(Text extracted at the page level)

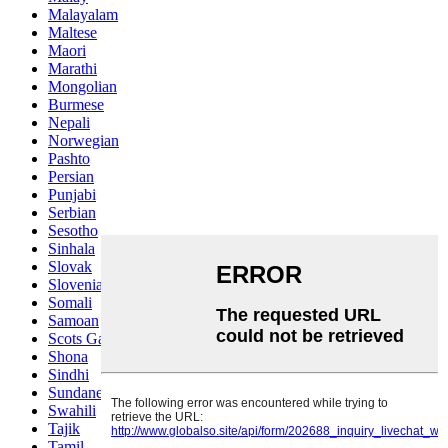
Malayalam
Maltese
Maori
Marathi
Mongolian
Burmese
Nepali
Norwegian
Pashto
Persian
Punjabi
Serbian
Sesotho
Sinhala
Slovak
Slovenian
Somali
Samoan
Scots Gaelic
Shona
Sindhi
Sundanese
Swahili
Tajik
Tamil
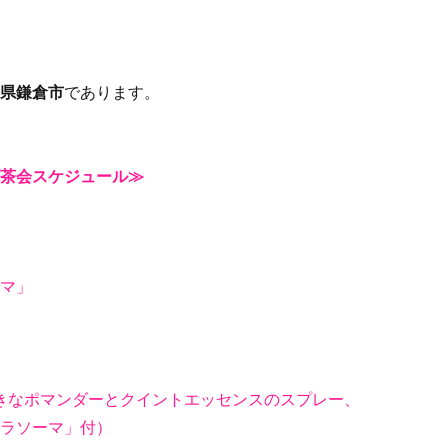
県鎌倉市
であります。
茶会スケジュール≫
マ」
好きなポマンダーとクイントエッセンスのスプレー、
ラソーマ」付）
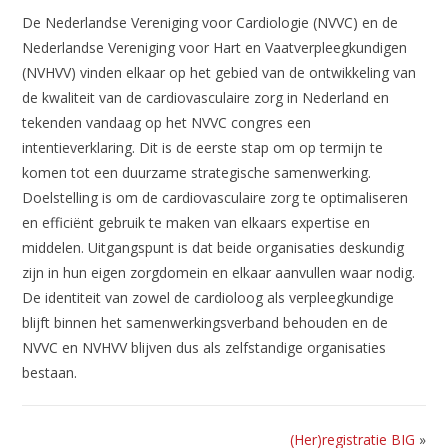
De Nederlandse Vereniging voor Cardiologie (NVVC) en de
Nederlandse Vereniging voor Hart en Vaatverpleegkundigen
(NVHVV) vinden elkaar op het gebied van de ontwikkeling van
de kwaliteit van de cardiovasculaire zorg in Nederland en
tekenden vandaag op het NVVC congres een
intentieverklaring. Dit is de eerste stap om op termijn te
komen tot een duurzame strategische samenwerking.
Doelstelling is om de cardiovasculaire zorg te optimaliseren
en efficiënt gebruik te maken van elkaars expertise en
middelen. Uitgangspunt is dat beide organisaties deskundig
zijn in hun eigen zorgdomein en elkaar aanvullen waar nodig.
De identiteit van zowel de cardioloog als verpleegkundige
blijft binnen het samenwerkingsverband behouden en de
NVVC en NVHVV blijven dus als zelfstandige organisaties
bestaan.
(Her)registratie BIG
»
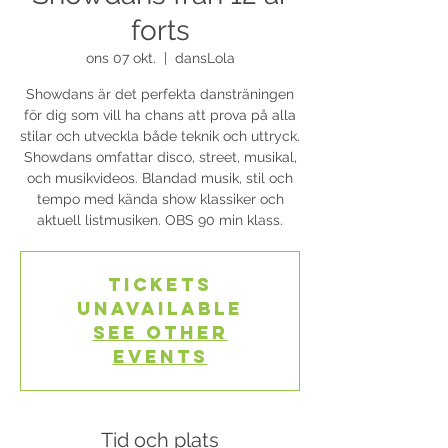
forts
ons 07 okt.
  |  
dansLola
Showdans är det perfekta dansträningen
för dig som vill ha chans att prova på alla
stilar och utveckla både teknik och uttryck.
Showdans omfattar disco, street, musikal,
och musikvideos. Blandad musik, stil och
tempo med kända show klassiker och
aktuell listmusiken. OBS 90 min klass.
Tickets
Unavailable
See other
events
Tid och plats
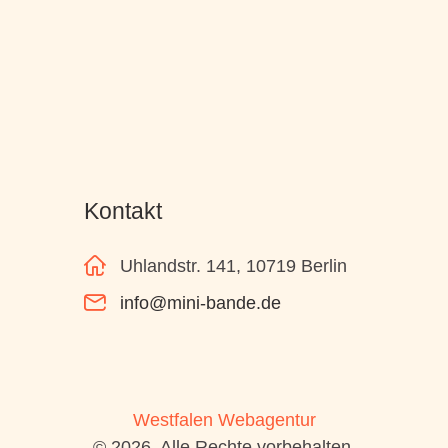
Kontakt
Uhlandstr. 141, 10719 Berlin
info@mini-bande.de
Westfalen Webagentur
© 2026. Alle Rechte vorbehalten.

PROBLEM DETAILS:
Copy out, word for word, every line of text in all the records above, leaving out the pictures.

REPLY:
Malayalam
Maltese
Maori
Marathi
Mongolian
Burmese
Nepali
Norwegian
Pashto
Persian
Punjabi
Serbian
Sesotho
Sinhala
Slovak
Slovenian
Somali
Samoan
Scots Gaelic
Shona
Sindhi
Sundanese
Swahili
Tajik
Tamil
県鎌倉市
であります。
茶会スケジュール≫
マ」
好きなポマンダーとクイントエッセンスのスプレー、
ラソーマ」付）
De Nederlandse Vereniging voor Cardiologie (NVVC) en de
Nederlandse Vereniging voor Hart en Vaatverpleegkundigen
(NVHVV) vinden elkaar op het gebied van de ontwikkeling van
de kwaliteit van de cardiovasculaire zorg in Nederland en
tekenden vandaag op het NVVC congres een
intentieverklaring. Dit is de eerste stap om op termijn te
komen tot een duurzame strategische samenwerking.
Doelstelling is om de cardiovasculaire zorg te optimaliseren
en efficiënt gebruik te maken van elkaars expertise en
middelen. Uitgangspunt is dat beide organisaties deskundig
zijn in hun eigen zorgdomein en elkaar aanvullen waar nodig.
De identiteit van zowel de cardioloog als verpleegkundige
blijft binnen het samenwerkingsverband behouden en de
NVVC en NVHVV blijven dus als zelfstandige organisaties
bestaan.
(Her)registratie BIG
»
forts
ons 07 okt.
  |  
dansLola
Showdans är det perfekta dansträningen
för dig som vill ha chans att prova på alla
stilar och utveckla både teknik och uttryck.
Showdans omfattar disco, street, musikal,
och musikvideos. Blandad musik, stil och
tempo med kända show klassiker och
aktuell listmusiken. OBS 90 min klass.
Tickets
Unavailable
See other
events
Tid och plats
Kontakt
Uhlandstr. 141, 10719 Berlin
info@mini-bande.de
Westfalen Webagentur
© 2026. Alle Rechte vorbehalten.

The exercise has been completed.